# [Available data]
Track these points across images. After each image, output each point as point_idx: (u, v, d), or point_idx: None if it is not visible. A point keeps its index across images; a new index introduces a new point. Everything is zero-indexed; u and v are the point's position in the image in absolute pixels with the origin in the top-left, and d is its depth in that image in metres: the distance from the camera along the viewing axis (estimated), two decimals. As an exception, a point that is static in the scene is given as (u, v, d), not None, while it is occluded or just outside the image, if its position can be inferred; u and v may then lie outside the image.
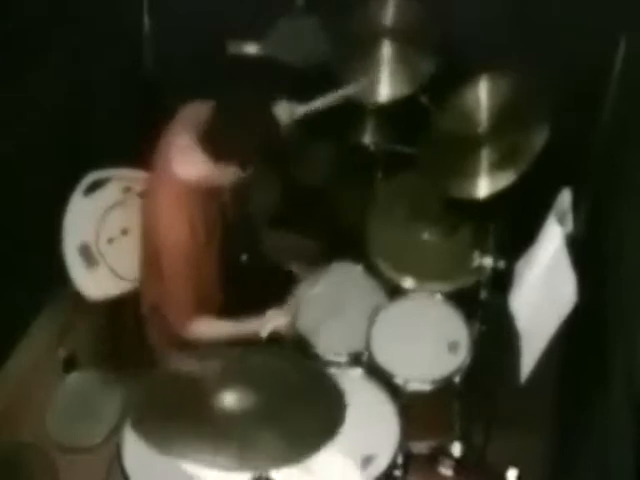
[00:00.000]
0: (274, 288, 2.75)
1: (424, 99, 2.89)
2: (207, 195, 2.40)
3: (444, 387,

# [Exercise directions]
Copy out the lines above in full and unaltered, apart from the pictures.

# [Completed task]
Track these points across images. After each image, output each point as point_idx: (u, v, d), or point_idx: None if it is not visible. A point keeps its index across images; a new index introduces a new point. Everything is zero-indexed; u and v are the point's position in the image in absolute pixels with the origin in the top-left, and d is its depth in that image in metres: the distance from the camera along the viewing axis (estimated), two decimals. As an exception, a point that is static in the scene is given as (u, v, d), not None, while it is occluded or just outside the image, if its position can be inferred; u and v may then lie outside the image.
[00:00.000]
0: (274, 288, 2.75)
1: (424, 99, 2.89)
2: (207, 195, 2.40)
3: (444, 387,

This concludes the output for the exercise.